Thousands of independent inventors are contacted by unscrupulous invention, promotion, licensing, and marketing firms each year. These shady firms attempt to scam inventors into purchasing a useless or excessively narrow patent, and the ploys often work by taking advantage of the inventor's enthusiasm for an invention and making false claims about how successful the products potential is. Below are a few warning signs that a patenting firm is not legitimate.

  • They make promises that sound too good to be true. If it sounds too good to be true, it probably is. Scammers make promises they can't follow through with in order to get inventors on board. Representatives with phony firms aren't concerned with whether they cannot hold up to their end of the deal; they just want your money.
  • They want a large sum of money right away. This is a telltale sign of a scam. These con artists hook you with their claims and then tell you that you need to buy right away in order to get the deal. They may say that someone else will patent your idea first if you don't patent at that very moment. These up-front fees are usually large. Reputable firms usually have a smaller up-front fee because they make their money off of successful royalty arrangements from the inventions they accept.
  • They won't respond to your questions in writing. Any firm that refuses to respond to your questions in writing is very questionable. Firms will do this to avoid lawsuits, as anything in writing can be used against them in a court of law. Always submit all questions in writing via email or print.
  • You are told that your idea is a surefire hit.
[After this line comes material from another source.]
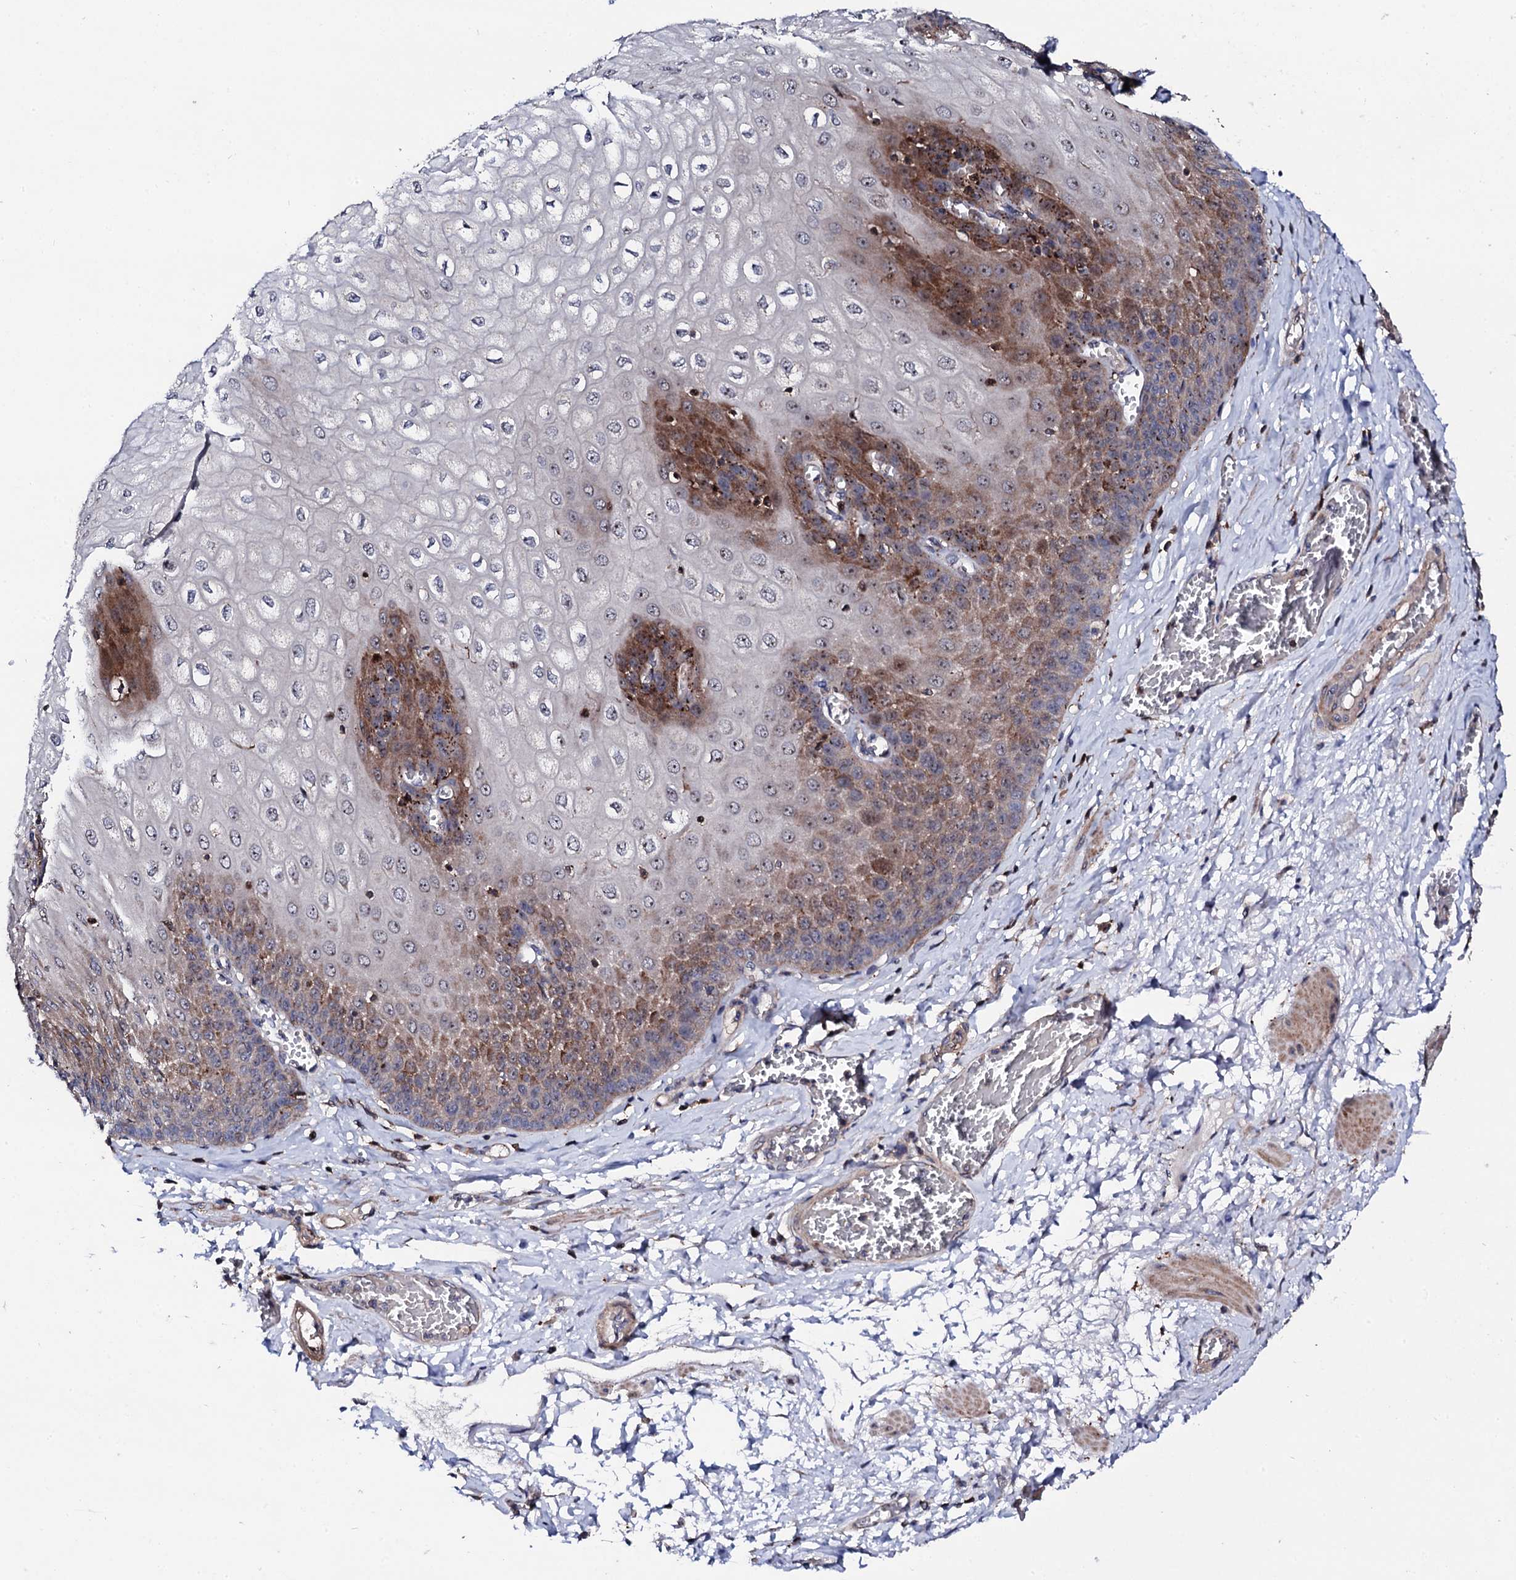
{"staining": {"intensity": "strong", "quantity": "25%-75%", "location": "cytoplasmic/membranous"}, "tissue": "esophagus", "cell_type": "Squamous epithelial cells", "image_type": "normal", "snomed": [{"axis": "morphology", "description": "Normal tissue, NOS"}, {"axis": "topography", "description": "Esophagus"}], "caption": "Immunohistochemical staining of unremarkable human esophagus demonstrates 25%-75% levels of strong cytoplasmic/membranous protein expression in approximately 25%-75% of squamous epithelial cells. (Stains: DAB in brown, nuclei in blue, Microscopy: brightfield microscopy at high magnification).", "gene": "GTPBP4", "patient": {"sex": "male", "age": 60}}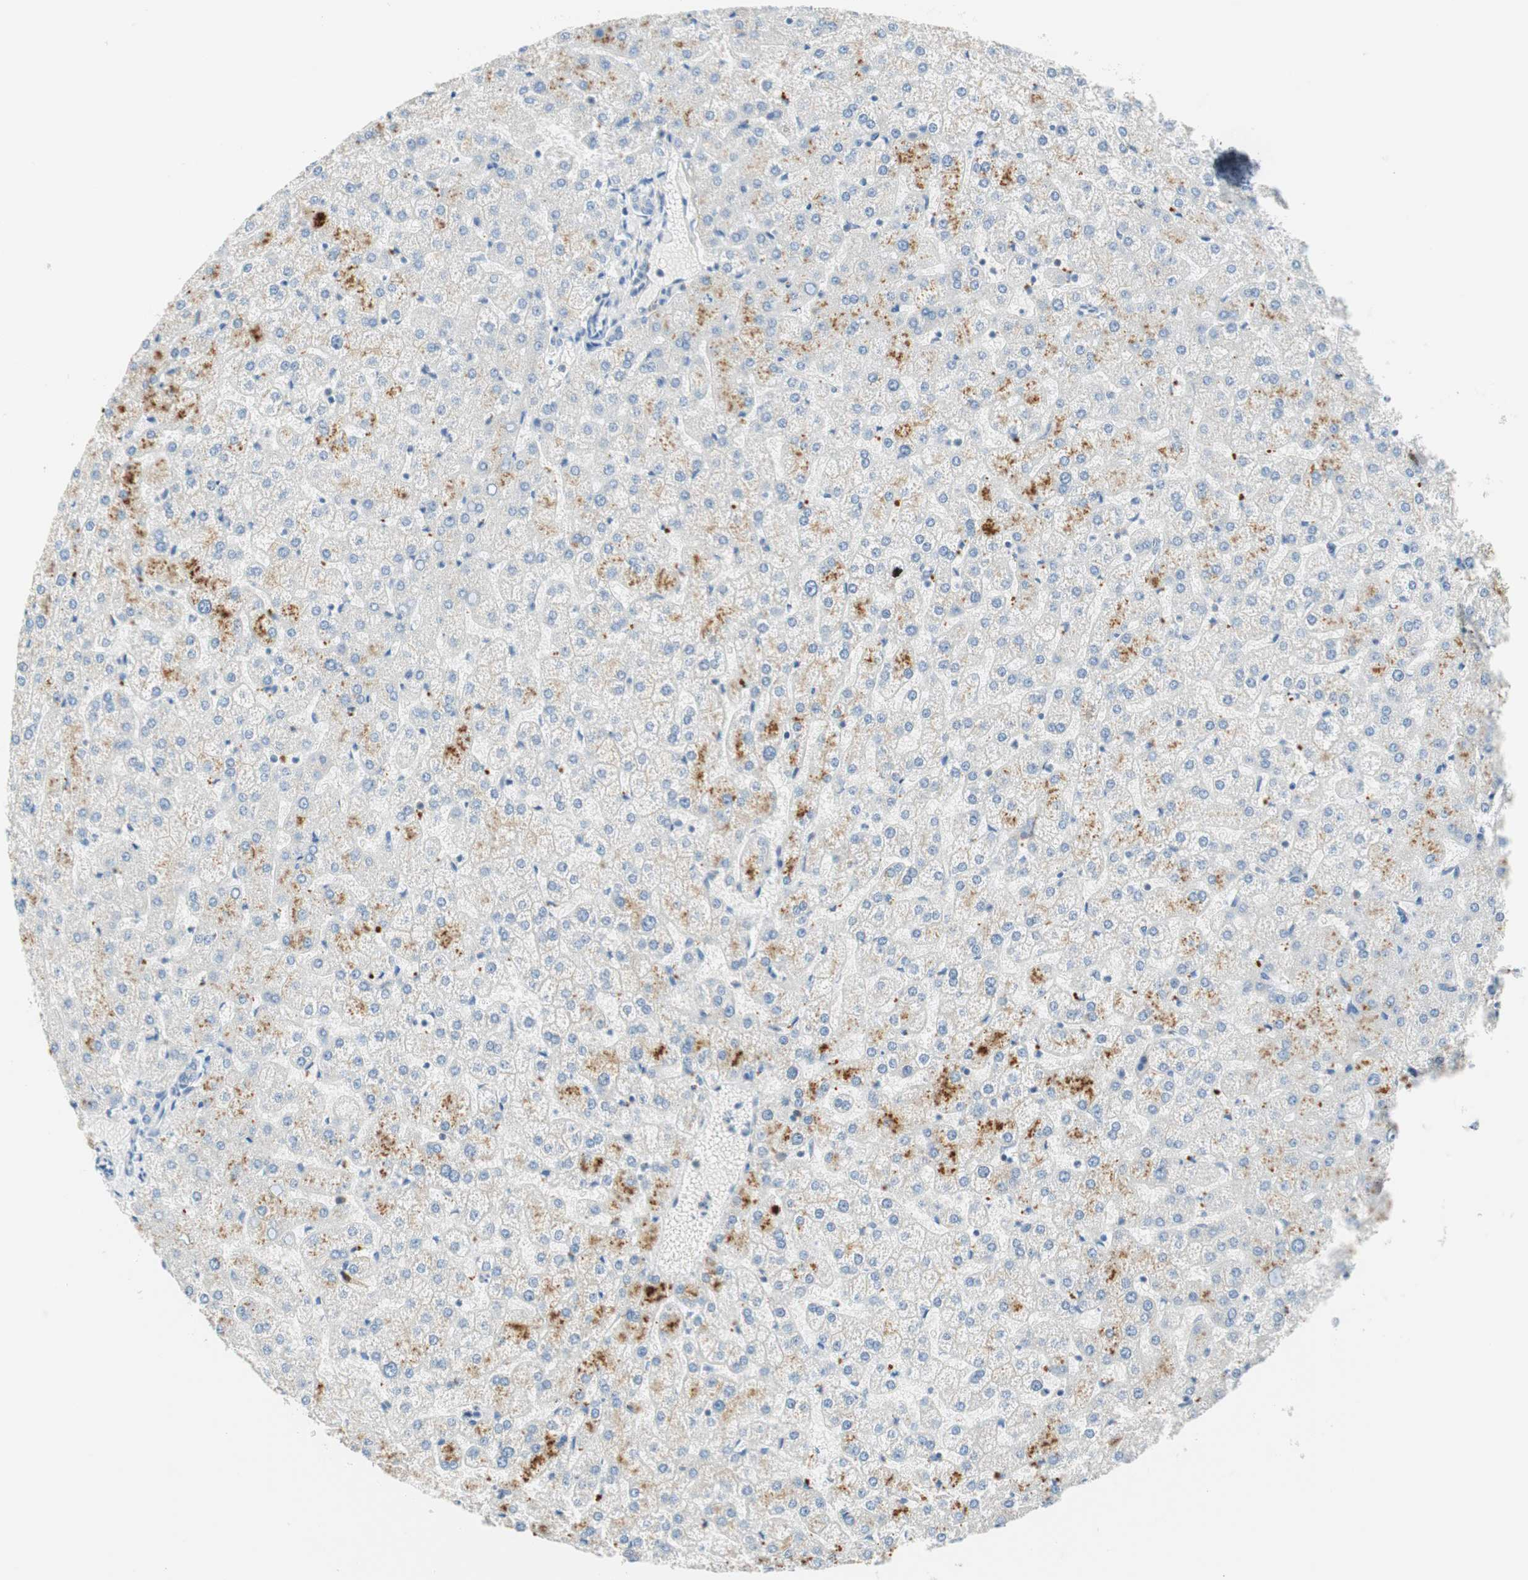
{"staining": {"intensity": "negative", "quantity": "none", "location": "none"}, "tissue": "liver", "cell_type": "Cholangiocytes", "image_type": "normal", "snomed": [{"axis": "morphology", "description": "Normal tissue, NOS"}, {"axis": "topography", "description": "Liver"}], "caption": "Image shows no protein staining in cholangiocytes of unremarkable liver.", "gene": "PTTG1", "patient": {"sex": "female", "age": 32}}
Patent scammers will usually exaggerate how well your invention will sell in order to get you to purchase their product. If they do not give you a realistic review or opinion, they are likely a scammer.
  • They won't provide key documents for your review. Any legitimate firm will happily provide you with copies of all paperwork for your own personal review. It is a big red flag when a company cannot provide you with client references and other important documents. A real firm will be able to provide you with all the information you request.
  • It's difficult to directly contact anyone in the company. If it is difficult to reach a representative, it's probably because they don't have a real office or company location. A real business usually has a receptionist to take calls and messages. If they don't have a company address or location, it is likely a scam.
  • They lack positive standing with the BBB or FTC. The Better Business Bureau and the Federal Trade Commission are both organizations that look into businesses to ensure they are legitimate. You can check online if the company is BBB- or FTC-approved before purchasing anything.